Le chiffre à la une : 660 Mds USD

Selon plusieurs rapports, quatre géants de la technologie devraient à eux seuls consacrer cette année environ 660 milliards USD aux dépenses d’investissement dans les centres de données et les infrastructures d’intelligence artificielle. Amazon, Alphabet (propriétaire de Google), Microsoft et Meta Platforms ont dévoilé leurs prévisions de dépenses d’investissement en marge de leurs récents résultats trimestriels. Selon les analystes, cela pourrait signifier qu’ils émettront davantage d’obligations d’entreprise (Alphabet a notamment émis une obligation à 100 ans la semaine dernière), ou qu’ils lèveront des fonds sur les marchés actions, qu’ils puiseront dans leurs réserves de trésorerie ou qu’ils restitueront moins de liquidités à leurs actionnaires. Les préoccupations relatives à la rentabilité des programmes de dépenses en termes de potentiel de gains de l’IA sont en partie à l’origine de la récente volatilité des valeurs technologiques.

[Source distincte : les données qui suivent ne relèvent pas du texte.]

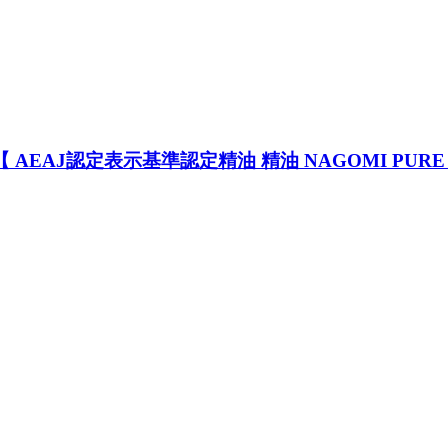
AEAJ認定表示基準認定精油 精油 NAGOMI PURE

Le graphique de la semaine

Les chiffres de janvier concernant l’emploi non agricole, supérieurs aux prévisions, constituent le dernier signe en date d’une stabilisation du marché du travail aux États-Unis. Les créations d’emplois ont néanmoins été limitées, ce qui vient confirmer d’autres éléments indiquant que les embauches sont au ralenti et que la sécurité de l’emploi s’est érodée. Ces indices traduisent un manque de confiance, comme en témoigne le faible taux de démission (2 %), signe que les travailleurs hésitent à quitter volontairement leur emploi par crainte de ne pas pouvoir en trouver un autre.

Les gains de productivité générés par l’IA freinent la demande de main-d’œuvre, ce qui laisse entrevoir la possibilité d’une expansion sans emploi. Face à la dégradation des perspectives d’emploi et à la perte de confiance, la capacité de résistance de l’économie américaine pourrait bientôt être mise à mal.

Le bon mot

Faillite hydrique : pénurie d’eau aiguë et persistante dans laquelle les dommages causés aux éléments clés du système comme les zones humides et les lacs sont irréversibles. Selon un rapport publié récemment par les Nations unies, le monde a « dépassé le stade de crise hydrique pour entrer dans une phase de faillite mondiale de l’eau ». Selon l’étude, environ quatre milliards de personnes sont aujourd’hui confrontées à de graves pénuries d’eau pendant au moins un mois par an, tandis que l’impact des sécheresses coûte environ 307 milliards USD par an. Parallèlement, plus de la moitié des grands lacs du monde ont régressé depuis les années 1990 et environ 35 % des zones humides naturelles ont disparu depuis 1970. L’ONU a appelé à prendre des mesures urgentes pour protéger les ressources naturelles et investir dans la reconstruction.

À venir

Une estimation préliminaire de la croissance du PIB japonais au quatrième trimestre est attendue lundi. Mardi sera publié le dernier indice ZEW du climat économique dans la zone euro, tandis que le Canada communiquera ses chiffres de l’inflation, suivi mercredi par le Royaume-Uni. Le procès-verbal de la dernière réunion de la Réserve fédérale, au cours de laquelle les taux ont été maintenus à 3,5 %-3,75 %, sera également publié mercredi. Enfin, les indices préliminaires des directeurs d’achat concernant le Japon, la zone euro, le Royaume-Uni et les États-Unis sont attendus vendredi.